The nature of learning is that we update our beliefs and facts. Based on this, we adjust the course of our lives and careers. LLMs are not capable of doing that. They are centralized, expensive, and static. You have to merge this static model with the concept of “intent,” which can fluctuate on a weekly or monthly basis.

This is where I think agents will fail. Value is a really human thing. Actually, if you think about it, value is pretty much tied to you being somehow damaged in your childhood or perhaps something genetical. You didn’t have enough attention, or you had too much. You were bullied, or you lived alone in the forest. You fell down, broke the ice, and were frozen for a while, and since then you are more careful about things.

These pieces are really individual. On top of the different context every human has, we also have this value system that is an extremely hidden “black box” — something we don’t even fully understand ourselves. So saying that AI agents are close to the human condition is really funny.

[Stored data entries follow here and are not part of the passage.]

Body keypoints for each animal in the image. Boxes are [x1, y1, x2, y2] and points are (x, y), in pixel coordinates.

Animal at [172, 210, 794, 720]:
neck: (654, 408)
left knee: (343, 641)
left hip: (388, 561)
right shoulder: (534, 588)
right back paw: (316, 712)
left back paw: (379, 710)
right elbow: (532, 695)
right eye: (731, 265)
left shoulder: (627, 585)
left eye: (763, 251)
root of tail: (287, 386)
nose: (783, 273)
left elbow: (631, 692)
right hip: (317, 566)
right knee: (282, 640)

I am pretty sure AGI is not possible at this point in time. I would say another 50 years, maybe. But not with LLMs, obviously. The scaling is almost over, and now we will just collect the yield of the implementations. This is the last moment for LLM development and scaling.

A Side Note on Workflow

Speaking of tools, I’m building prototypes now using three major players.

I start with Lovable to have really fast iterations—feeding it screenshots from Miro to explain my vision. Then, I turn that design into a “knowledge markdown file” to keep the styling consistent.

When I run out of tokens—and let’s be honest, Claude Code basically dies on you and gets expensive—I switch to building locally. I decided to try out the Antigravity IDE with Gemini Pro 3.1 enabled. I have to say, it works pretty well. Plus, the Gemini product is not expensive compared to the enterprise credits you have to buy for Claude, which burn out fast.

The Verdict

Generally speaking, regarding intent engineering: we are light years away from anything resembling a learning system with a value-coordinated reward function.

We have the context, which is being dynamically worked on, but the value system—the thing that informs agents what is important right now based on past history—is missing. What is the intent now? Is it a bad prototype with bad security? Is it an MVP? Who is accessing the MVP?

These things change constantly. You can try to tackle it with changes to the system prompt, but the “intent” — the why we do what we do—is a different beast. I’m not sure LLMs are even capable of understanding the purpose of anything happening. We aren’t there yet.